Study text:
==============================
Adopting a Mediterranean style diet may help lower the risk of hyperuricemia in older adults, according to a study.
Uric acid comes from the breakdown of purines, compounds that are found in all human tissue and many foods. Uric acid is normally released in the urine. If it builds up in the body, this may lead to health problems such as hyperuricemia, also known as gout.
Gout may cause joint inflammation and pain if uric acid builds up in the joints. Uric acid may also build up in the kidney and urinary tract, causing kidney stones. Symptoms of gout may develop quickly. The prevalence of gout has increased in the last 50 years due to poor diet. A low purine diet that contains plenty of starchy foods, fruits, and vegetables may help reduce the risk of gout.
The Mediterranean diet has been studied for its potential health benefits. This diet is rich in heart-healthy fiber and nutrients, including omega-3 fatty acids and antioxidants. The diet generally includes fruits, vegetables and "healthy" fats such as olive oil. Olive oil has been linked to lower blood pressure, lower heart disease risk, and benefits for people with type 2 diabetes.
In the current study, researchers evaluated the Mediterranean diet for its potential benefits in reducing uric acid and the risk of gout. They analyzed information from 4,449 elderly people who were randomly assigned to a Mediterranean style diet containing olive oil, a Mediterranean style diet containing nuts, or a control diet. Of these participants, 3,037 did not have gout at the start of the study. The research team measured the subjects' uric acid concentrations. Gout was considered present with levels greater than 7 milligrams per deciliter in men and 6 milligrams per deciliter in women.
==============================
Data extract:
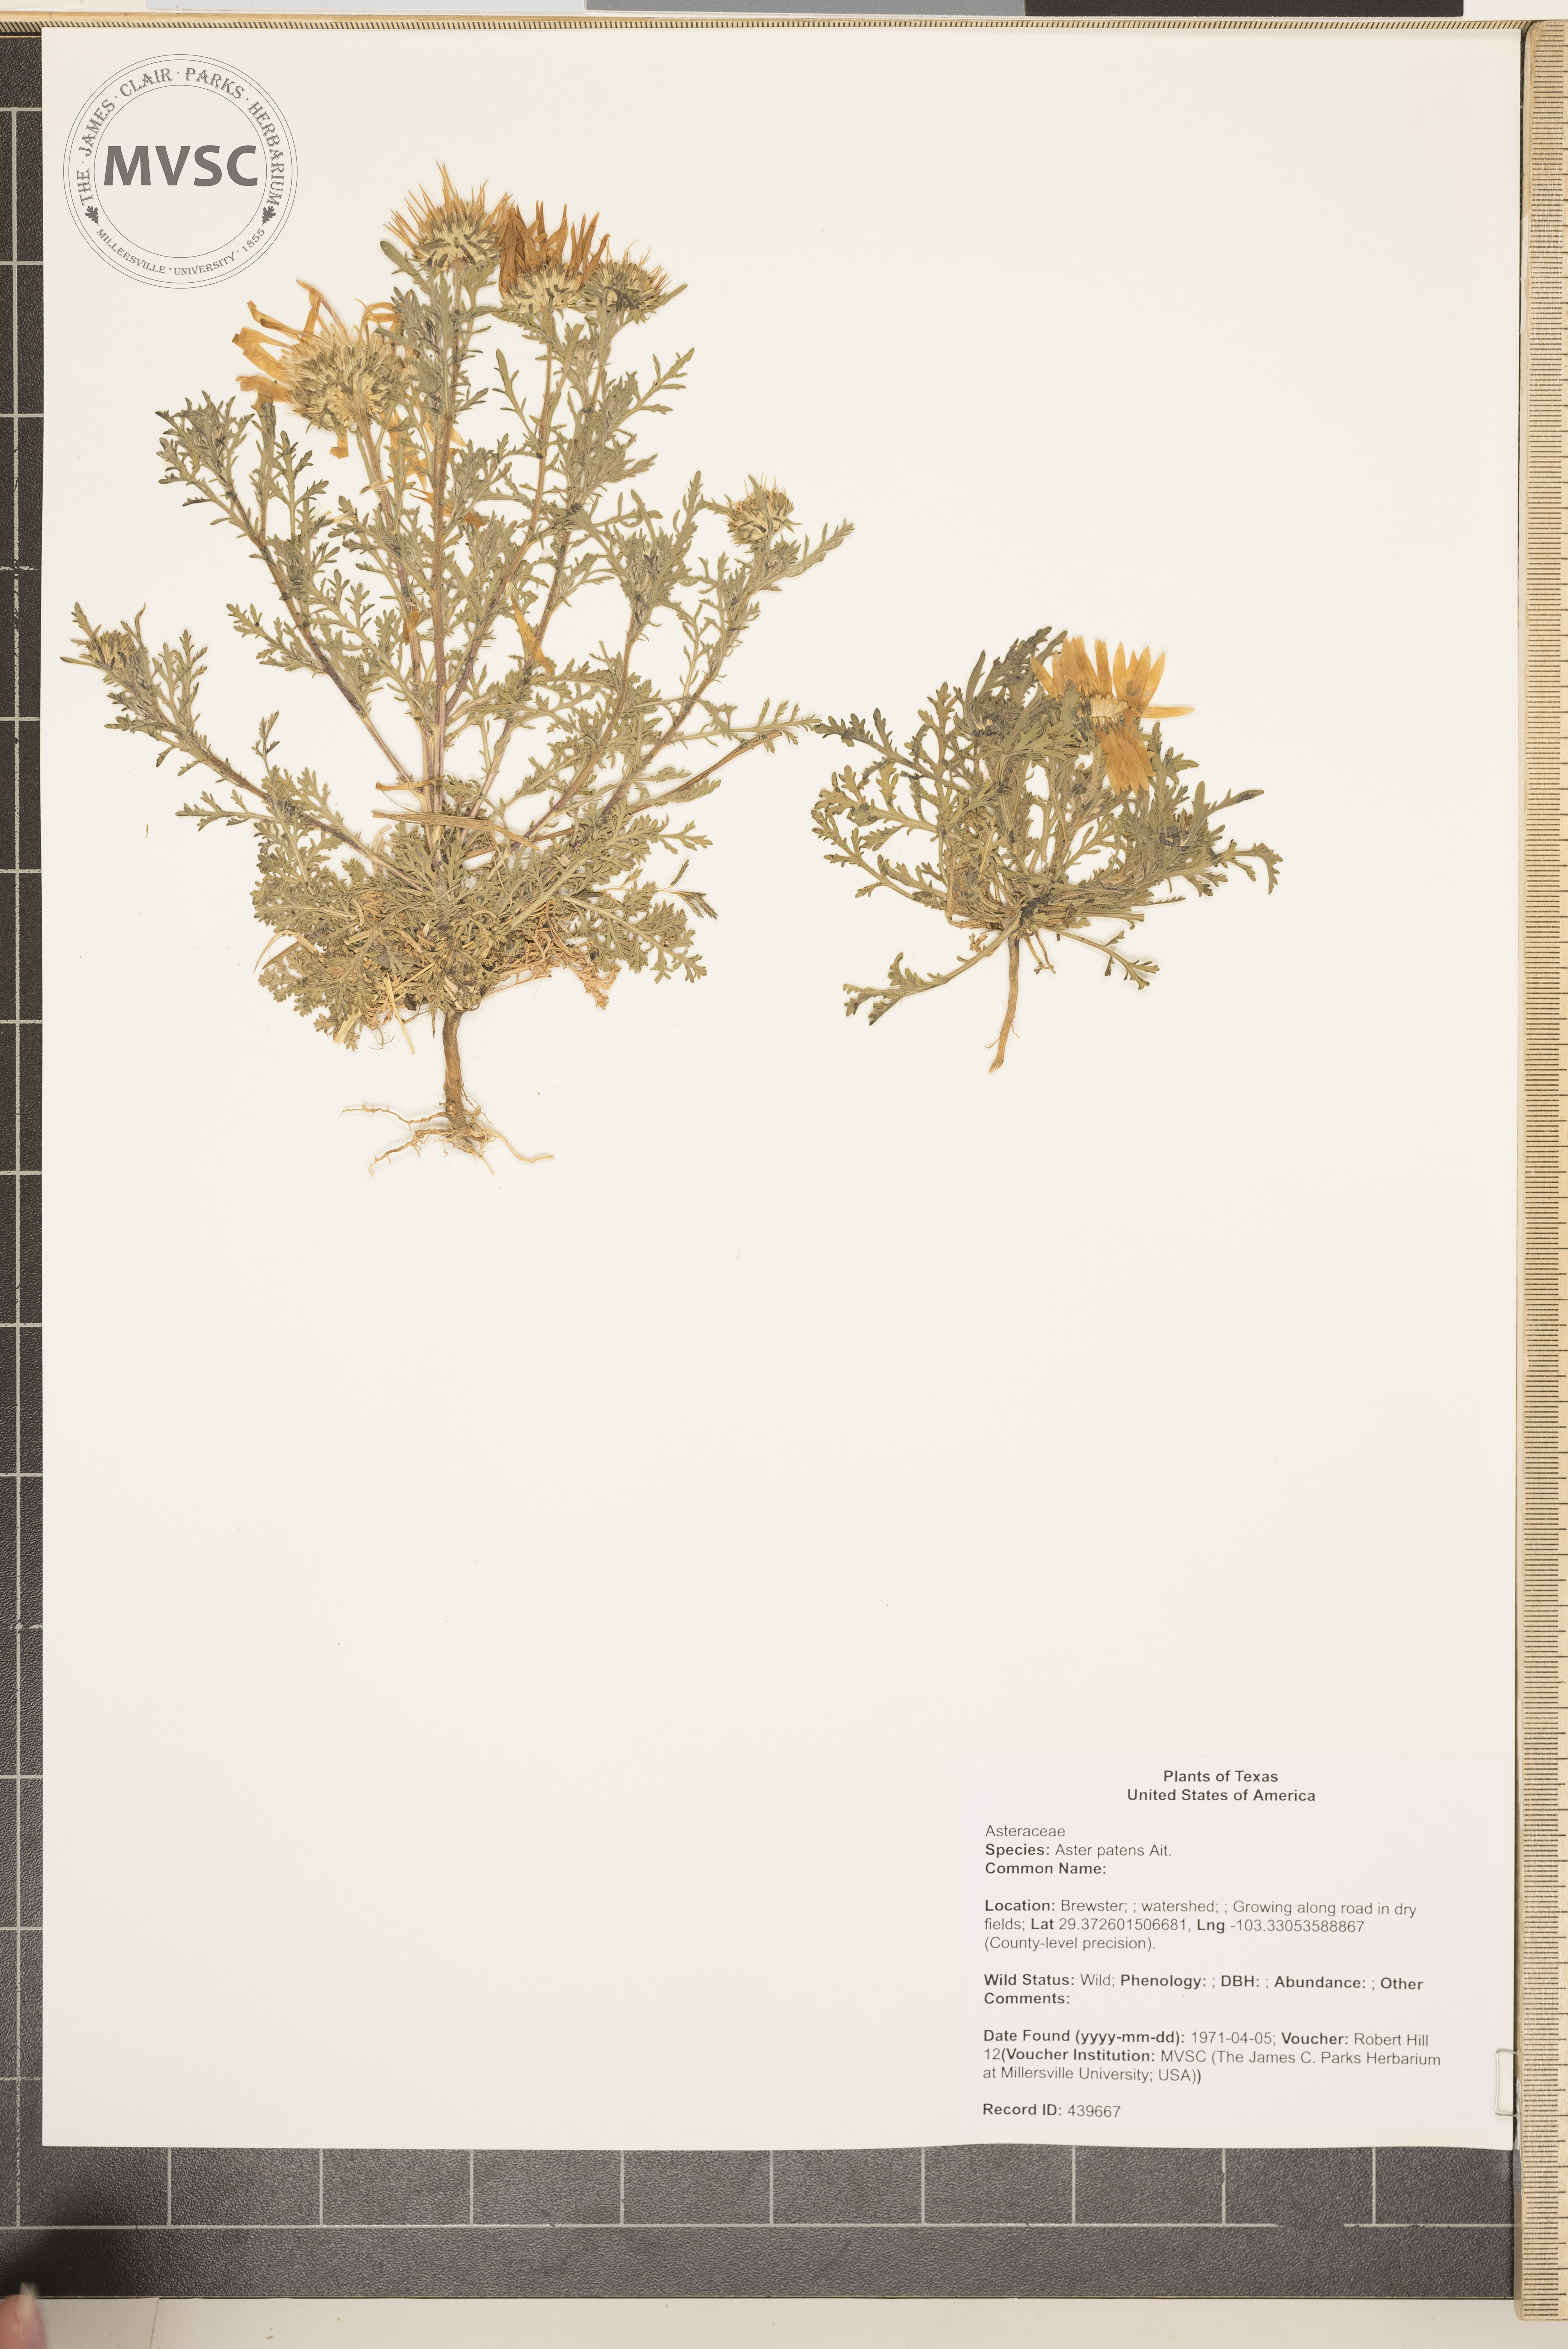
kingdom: Plantae
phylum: Tracheophyta
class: Magnoliopsida
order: Asterales
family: Asteraceae
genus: Symphyotrichum
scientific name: Symphyotrichum patens
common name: Late purple aster
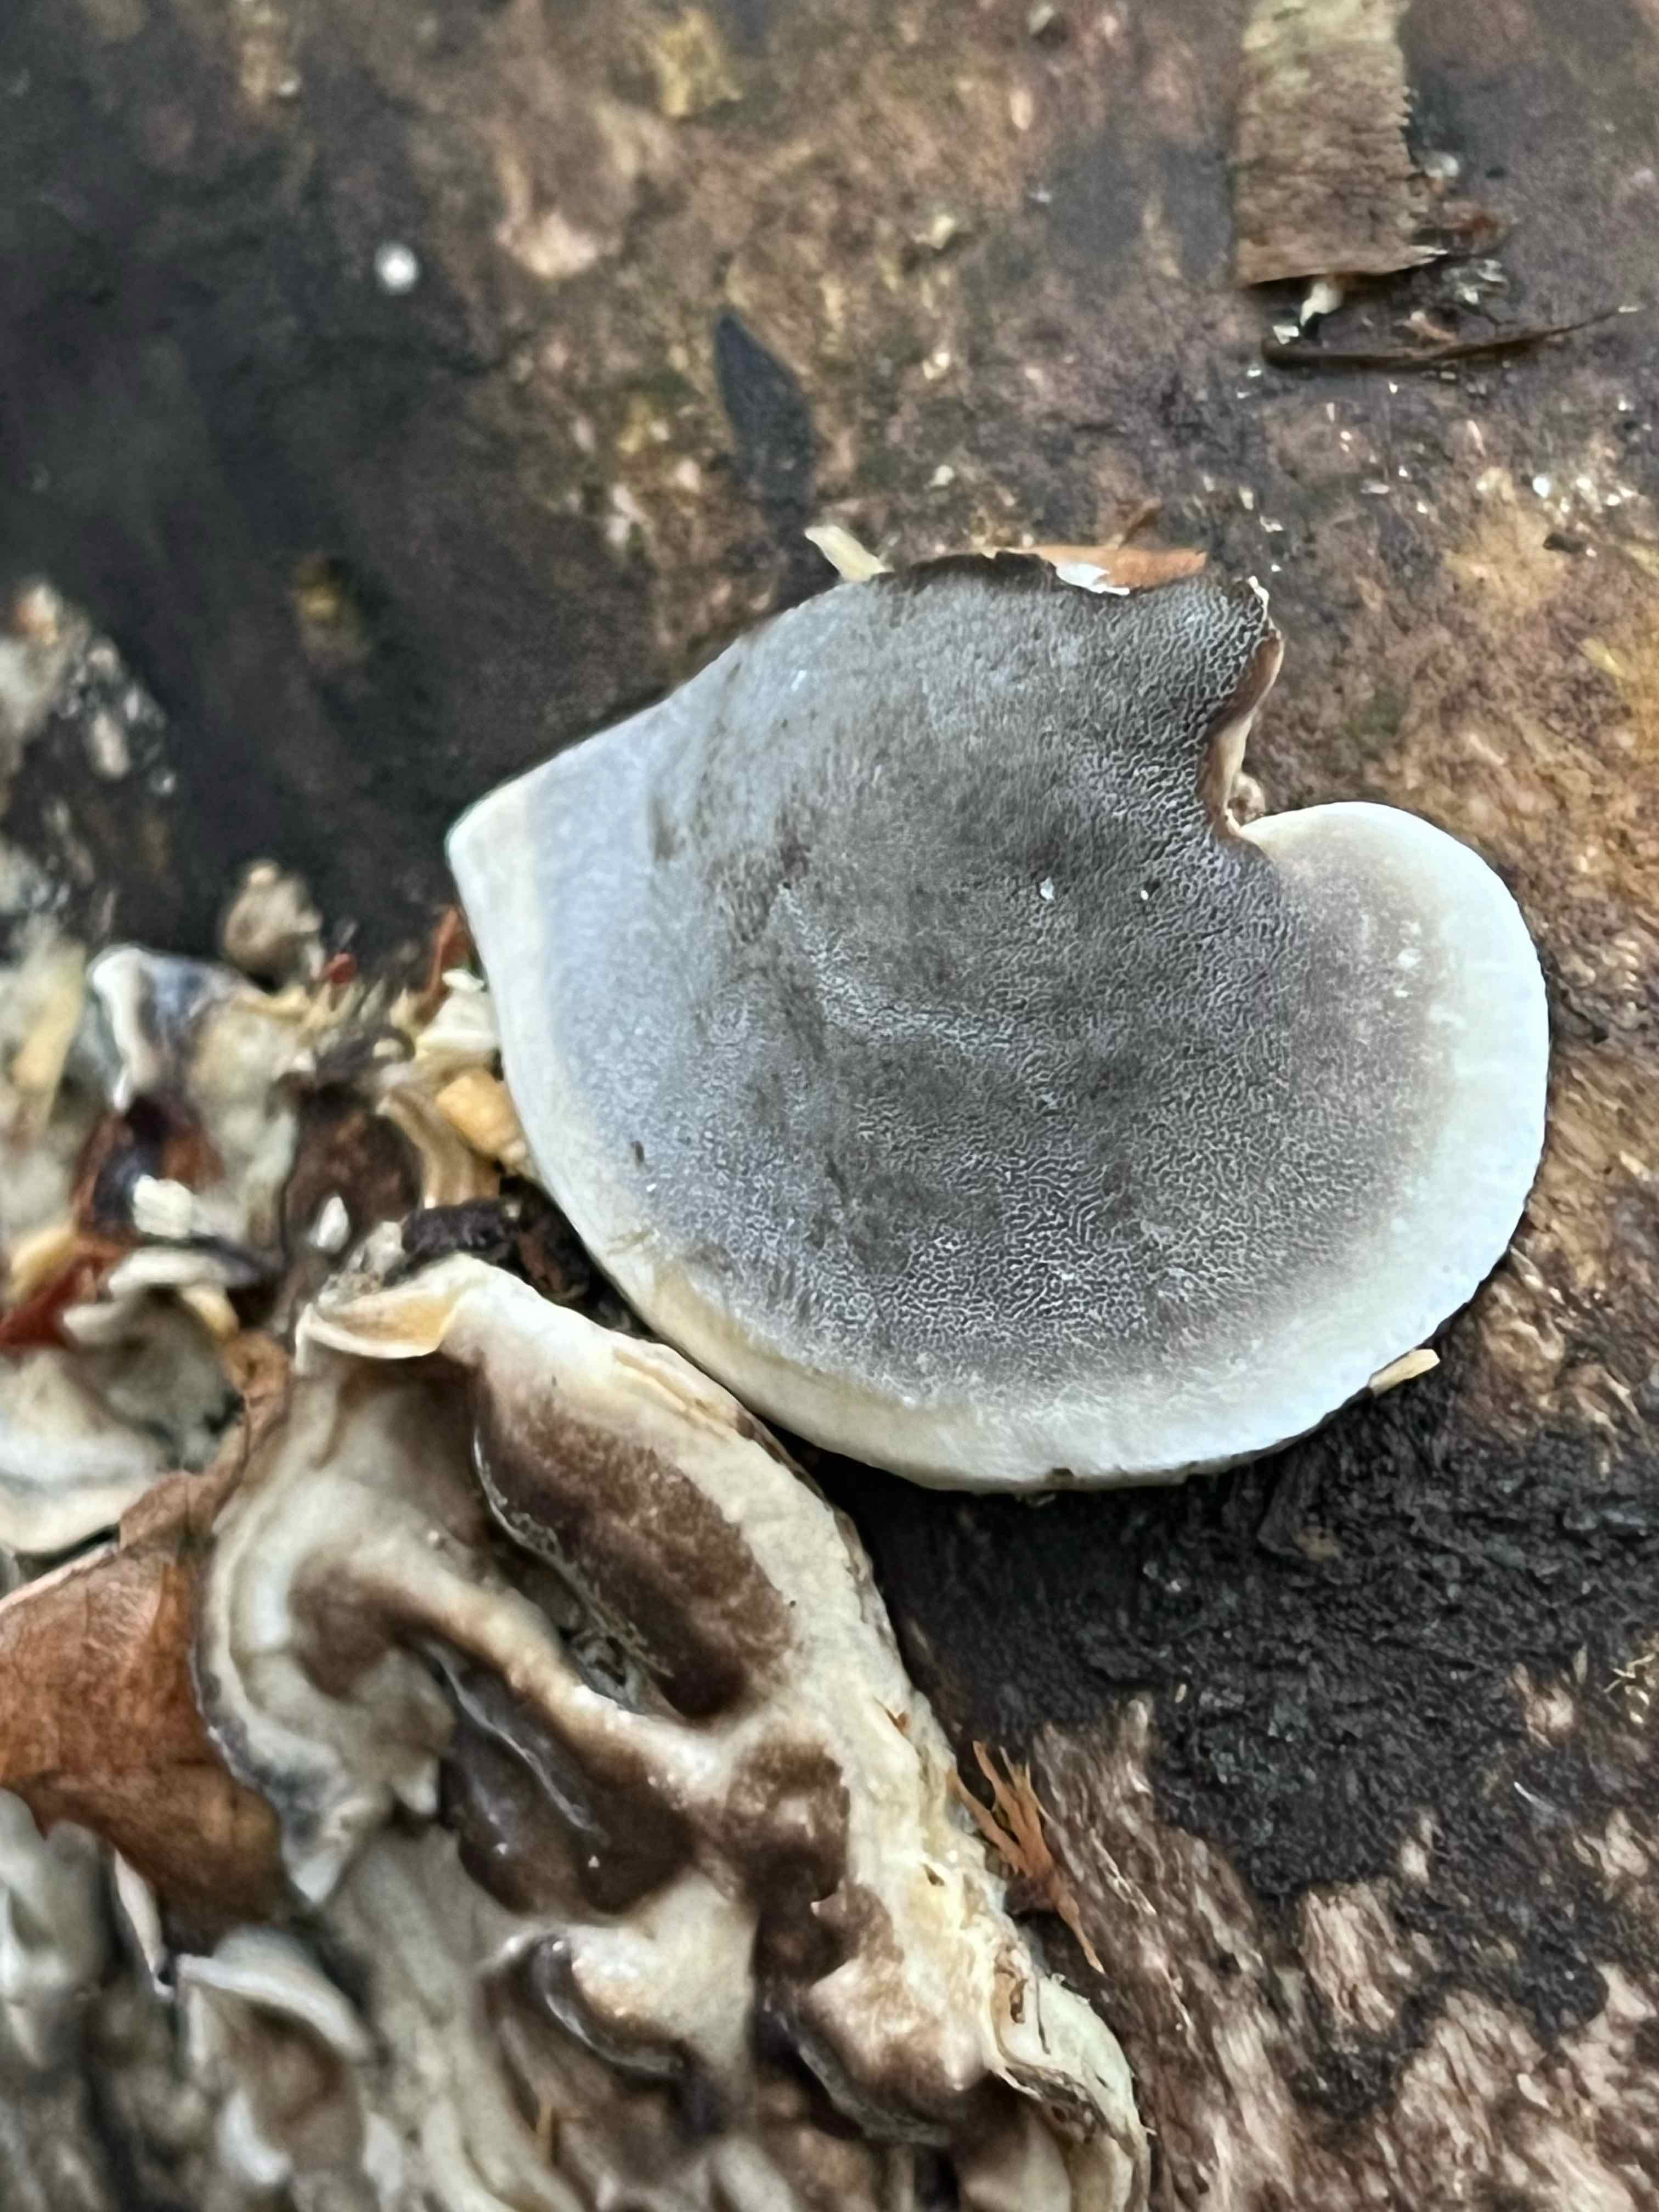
==============================
Required work: Continue the article on the Mediterranean diet and gout risk, starting after its last sentence.

Task result:
During the five-year follow-up, 756 of the people without gout developed the disorder. Meanwhile, 422 of the 964 people with gout reversed their condition. The researchers noticed that better adherence to the Mediterranean style diet was associated with decreasing uric acid levels. Eating red meat and seafood and drinking wine appeared to be linked to a higher prevalence of gout.
The research team concluded that higher adherence to a Mediterranean style diet may be linked to a lower risk of gout. More information is needed before firm conclusions can be made.
Parts of the ash tree have been studied for potential benefits on gout. Motherwort, an Asian plant also known as "lion's tail" or "lion's ear," has also been evaluated for this purpose. However, there is unclear or conflicting evidence on the effectiveness of these two therapies for gout. More research is required.